# Always had a thing for Velma, now I know why...



## Terra (Sep 23, 2007)

heheh... wonderful artwork


----------



## 22606 (Aug 11, 2008)

That is quite amusing


----------



## Frankie's Girl (Aug 27, 2007)

She's got braaaaains.... that's why she would survive the zombie hordes! 

Love it! (especially the RIP S + F + D on the door!)


----------



## xrockonx911 (Jul 28, 2010)

I have that shirt!!! I LOVED it as soon as I saw it!


----------



## TK421 (Mar 27, 2009)

xrockonx911 said:


> I have that shirt!!! I LOVED it as soon as I saw it!

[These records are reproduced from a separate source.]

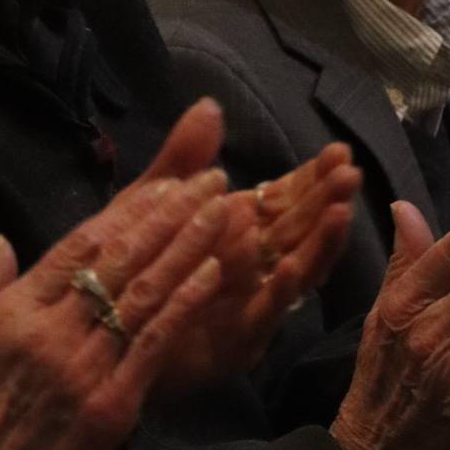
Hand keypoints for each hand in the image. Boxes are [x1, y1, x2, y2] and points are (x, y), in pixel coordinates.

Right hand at [0, 163, 228, 449]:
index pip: (77, 244)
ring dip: (189, 245)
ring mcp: (81, 368)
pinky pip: (155, 342)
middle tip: (210, 178)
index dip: (127, 209)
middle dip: (170, 213)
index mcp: (7, 314)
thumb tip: (4, 241)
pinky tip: (216, 271)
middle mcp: (47, 332)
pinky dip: (187, 302)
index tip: (165, 183)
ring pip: (144, 292)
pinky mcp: (110, 405)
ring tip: (224, 208)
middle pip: (119, 258)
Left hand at [127, 101, 358, 394]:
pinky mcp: (234, 343)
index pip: (287, 202)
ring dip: (319, 244)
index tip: (337, 151)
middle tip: (351, 173)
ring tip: (340, 213)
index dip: (312, 178)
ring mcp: (248, 307)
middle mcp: (252, 269)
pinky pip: (261, 316)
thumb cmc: (128, 268)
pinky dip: (277, 292)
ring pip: (295, 273)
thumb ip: (184, 159)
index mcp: (238, 234)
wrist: (98, 334)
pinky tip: (286, 266)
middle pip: (300, 233)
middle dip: (327, 204)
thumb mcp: (152, 202)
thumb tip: (211, 106)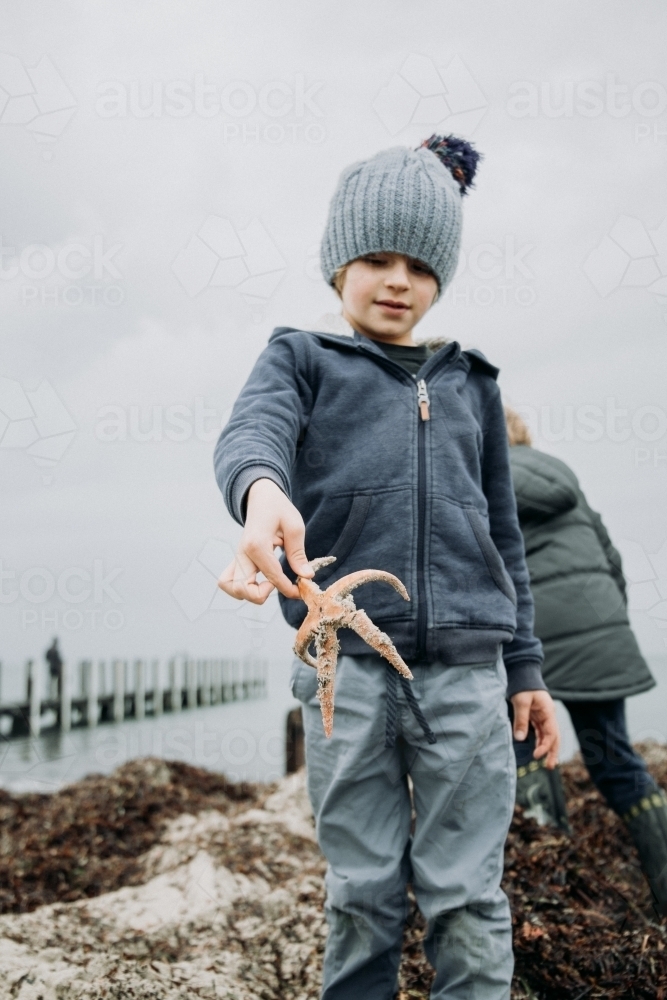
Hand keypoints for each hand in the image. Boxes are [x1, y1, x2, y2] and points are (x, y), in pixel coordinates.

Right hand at [217, 479, 312, 603]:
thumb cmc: (279, 509)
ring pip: (230, 587)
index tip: (301, 591)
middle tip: (279, 584)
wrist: (261, 497)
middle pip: (242, 588)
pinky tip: (259, 583)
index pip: (271, 576)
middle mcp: (242, 552)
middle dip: (262, 595)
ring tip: (267, 585)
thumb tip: (306, 577)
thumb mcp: (295, 526)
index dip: (288, 589)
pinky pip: (228, 581)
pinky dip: (241, 588)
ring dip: (248, 593)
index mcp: (257, 543)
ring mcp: (236, 557)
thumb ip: (298, 554)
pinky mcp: (236, 560)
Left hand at [510, 689, 559, 768]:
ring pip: (548, 736)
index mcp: (548, 712)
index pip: (551, 733)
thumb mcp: (521, 701)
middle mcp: (548, 715)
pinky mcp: (537, 717)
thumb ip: (521, 720)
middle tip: (549, 767)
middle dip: (553, 752)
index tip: (536, 755)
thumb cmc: (523, 685)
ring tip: (546, 763)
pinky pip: (541, 732)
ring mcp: (544, 716)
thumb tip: (519, 738)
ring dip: (547, 749)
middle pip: (554, 737)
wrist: (523, 674)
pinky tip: (537, 751)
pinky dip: (540, 742)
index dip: (545, 746)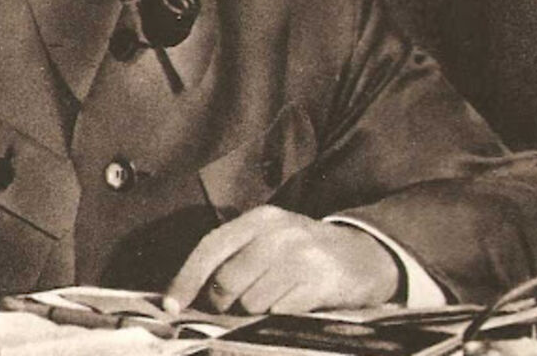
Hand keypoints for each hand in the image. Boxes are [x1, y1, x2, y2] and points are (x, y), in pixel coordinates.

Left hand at [164, 206, 398, 314]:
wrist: (365, 255)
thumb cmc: (304, 252)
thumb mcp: (270, 239)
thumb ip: (233, 257)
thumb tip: (187, 295)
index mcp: (259, 219)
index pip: (210, 247)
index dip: (185, 279)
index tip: (171, 306)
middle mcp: (278, 233)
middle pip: (226, 281)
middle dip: (222, 303)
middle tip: (235, 308)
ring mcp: (300, 256)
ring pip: (251, 302)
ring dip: (254, 312)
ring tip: (273, 300)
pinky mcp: (320, 282)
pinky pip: (279, 313)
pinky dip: (279, 316)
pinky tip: (291, 304)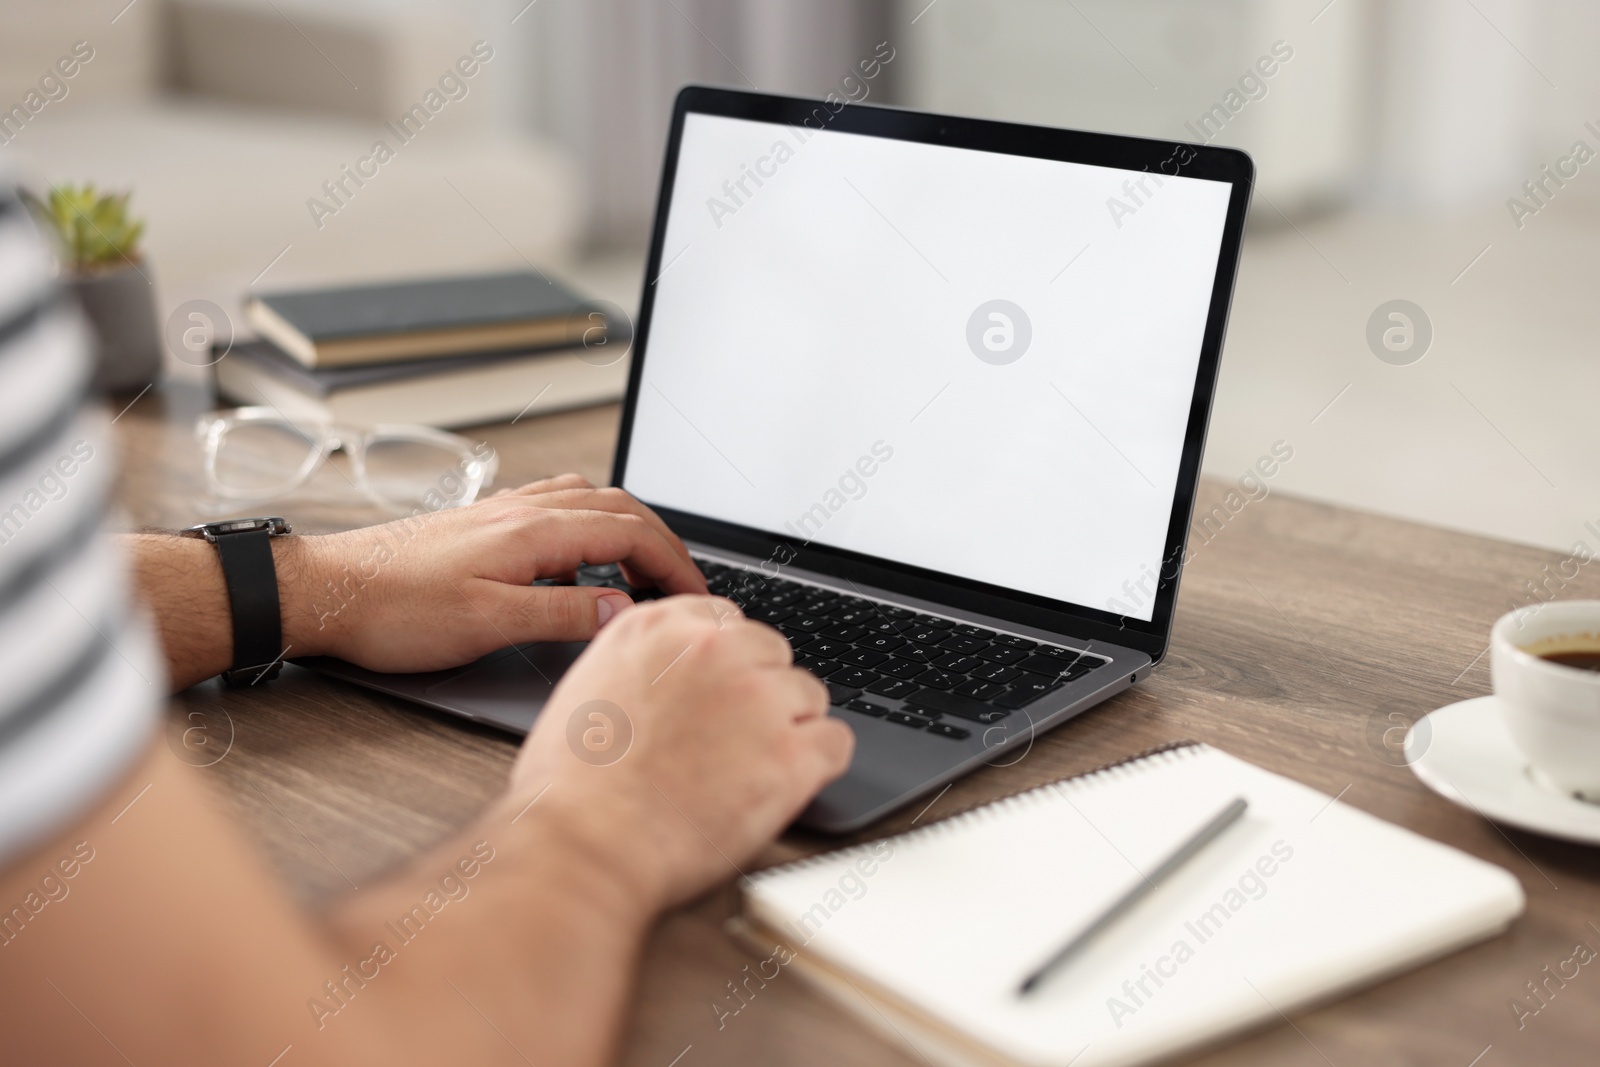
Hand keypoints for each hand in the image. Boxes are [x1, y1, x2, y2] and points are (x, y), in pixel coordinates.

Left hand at [282, 475, 707, 671]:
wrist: (326, 591)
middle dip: (664, 543)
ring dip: (630, 528)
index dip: (674, 564)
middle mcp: (522, 511)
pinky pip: (557, 508)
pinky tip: (580, 559)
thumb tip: (622, 610)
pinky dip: (591, 525)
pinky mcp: (483, 525)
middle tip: (685, 585)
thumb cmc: (394, 609)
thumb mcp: (486, 624)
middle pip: (620, 508)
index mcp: (533, 531)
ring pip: (590, 501)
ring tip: (645, 569)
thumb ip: (560, 613)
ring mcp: (502, 513)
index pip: (631, 533)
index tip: (695, 596)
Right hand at [506, 594, 855, 912]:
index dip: (727, 663)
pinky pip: (836, 742)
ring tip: (748, 770)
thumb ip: (640, 665)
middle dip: (760, 691)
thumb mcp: (589, 690)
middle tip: (732, 739)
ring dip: (789, 728)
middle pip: (772, 653)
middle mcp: (713, 650)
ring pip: (808, 695)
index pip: (725, 621)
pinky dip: (818, 765)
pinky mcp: (791, 754)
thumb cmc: (571, 789)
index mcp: (659, 628)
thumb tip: (670, 674)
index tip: (720, 692)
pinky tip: (785, 786)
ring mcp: (757, 699)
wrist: (584, 846)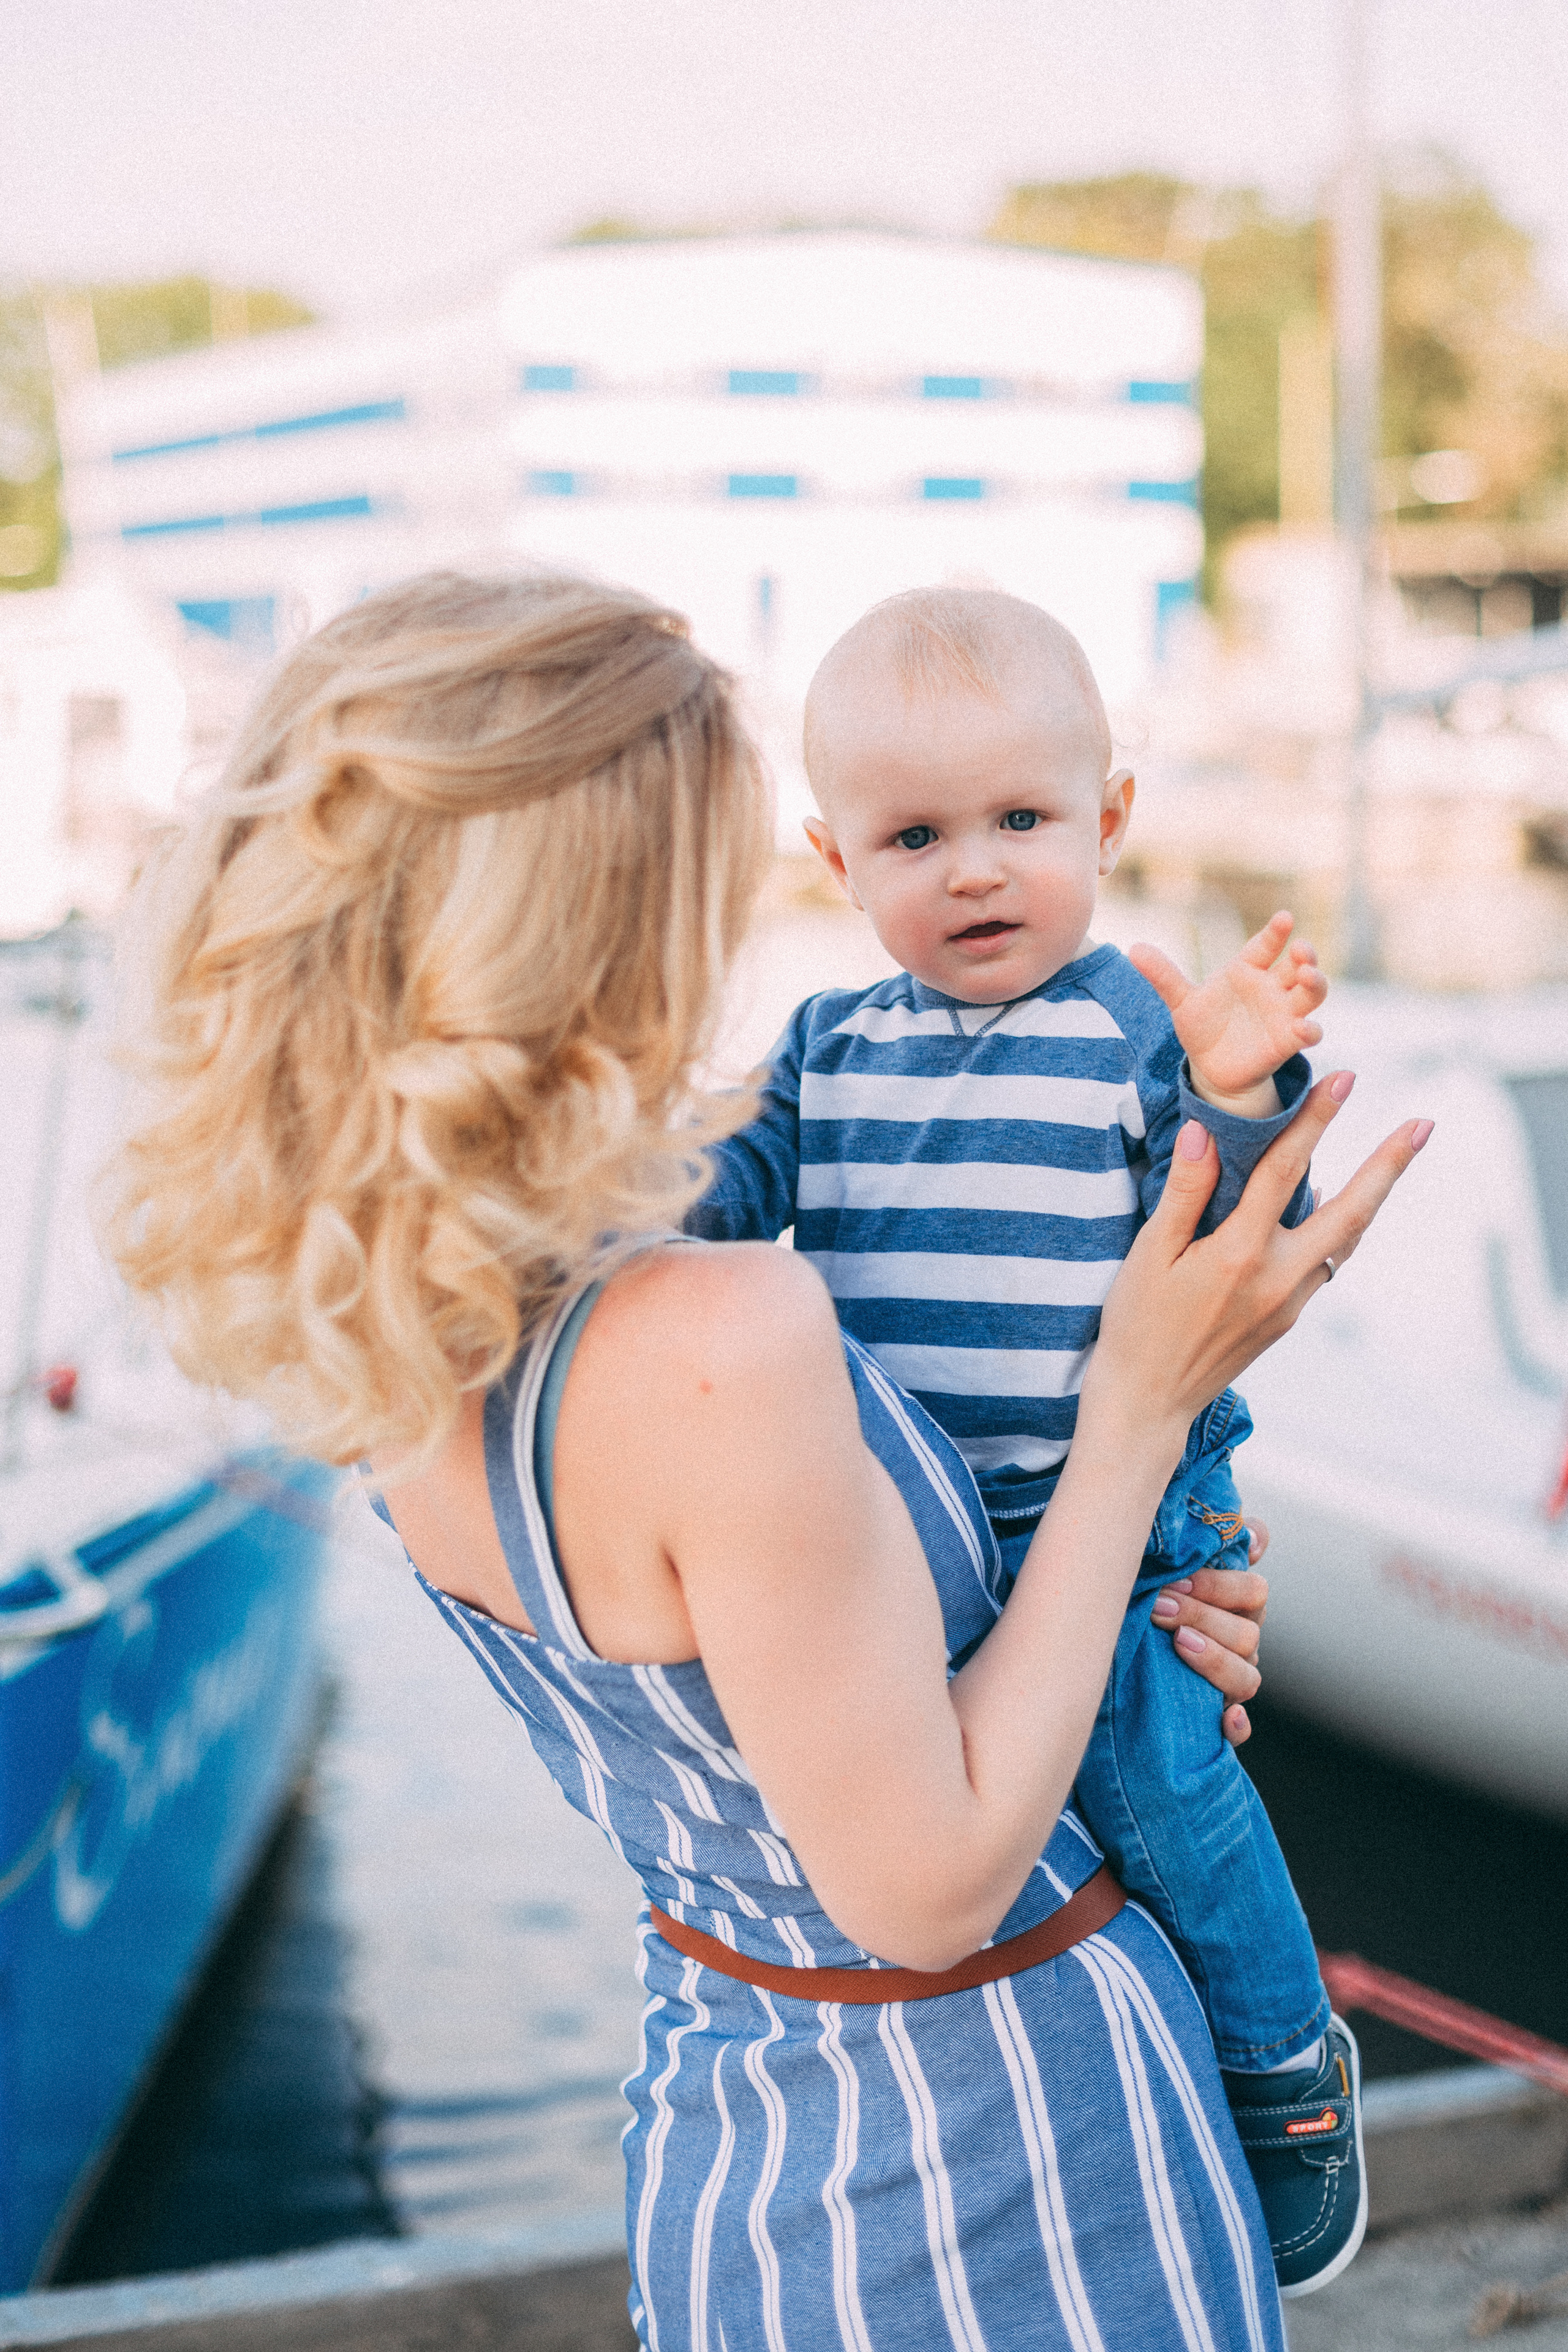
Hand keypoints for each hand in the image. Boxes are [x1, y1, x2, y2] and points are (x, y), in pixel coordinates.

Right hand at [1085, 1072, 1432, 1455]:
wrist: (1149, 1402)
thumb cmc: (1137, 1326)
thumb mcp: (1148, 1255)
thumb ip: (1183, 1193)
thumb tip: (1205, 1133)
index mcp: (1239, 1254)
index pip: (1285, 1171)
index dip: (1314, 1121)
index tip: (1344, 1081)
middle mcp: (1278, 1278)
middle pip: (1350, 1212)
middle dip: (1388, 1165)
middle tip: (1423, 1125)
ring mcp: (1290, 1301)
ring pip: (1343, 1239)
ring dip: (1369, 1197)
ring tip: (1394, 1158)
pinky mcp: (1287, 1317)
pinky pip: (1323, 1262)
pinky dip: (1336, 1229)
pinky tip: (1329, 1207)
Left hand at [1129, 911, 1326, 1113]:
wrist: (1209, 1066)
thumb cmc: (1201, 1027)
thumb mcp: (1181, 1002)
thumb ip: (1163, 976)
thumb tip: (1133, 948)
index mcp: (1247, 969)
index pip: (1266, 945)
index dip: (1276, 932)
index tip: (1284, 918)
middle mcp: (1271, 987)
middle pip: (1298, 964)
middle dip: (1305, 955)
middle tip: (1301, 949)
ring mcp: (1284, 1013)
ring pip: (1311, 993)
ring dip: (1316, 984)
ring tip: (1308, 977)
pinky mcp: (1288, 1041)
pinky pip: (1308, 1033)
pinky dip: (1310, 1030)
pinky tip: (1303, 1029)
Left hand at [1152, 1533, 1269, 1745]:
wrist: (1097, 1655)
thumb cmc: (1131, 1596)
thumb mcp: (1153, 1565)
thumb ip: (1193, 1542)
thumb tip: (1248, 1535)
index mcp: (1228, 1604)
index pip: (1251, 1590)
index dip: (1224, 1584)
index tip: (1184, 1575)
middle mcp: (1235, 1642)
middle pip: (1246, 1630)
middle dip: (1203, 1614)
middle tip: (1160, 1605)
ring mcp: (1227, 1683)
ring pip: (1248, 1677)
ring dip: (1217, 1659)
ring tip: (1179, 1643)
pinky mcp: (1214, 1722)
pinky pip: (1238, 1730)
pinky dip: (1236, 1725)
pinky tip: (1225, 1717)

I was thinking of getting this shirt, but I was worried about the "silver" color of the shirt. I was really hoping it came in a darker color, like a charcoal color or something.


----------



## xrockonx911 (Jul 28, 2010)

Yeah the background color is basically what you get in the fabric of the T... however the fabric and the graphic are both very comfortable... (graphics can be scratchy and heavy a lot of the times... it isn't on this tshirt)

Quick side-note- I wore this for the very first time in NYC and I had three different groups of people stop me and ask to look at the shirt better! (was there 4 times previously and never had anyone stop me before.) It was pretty funny.


----------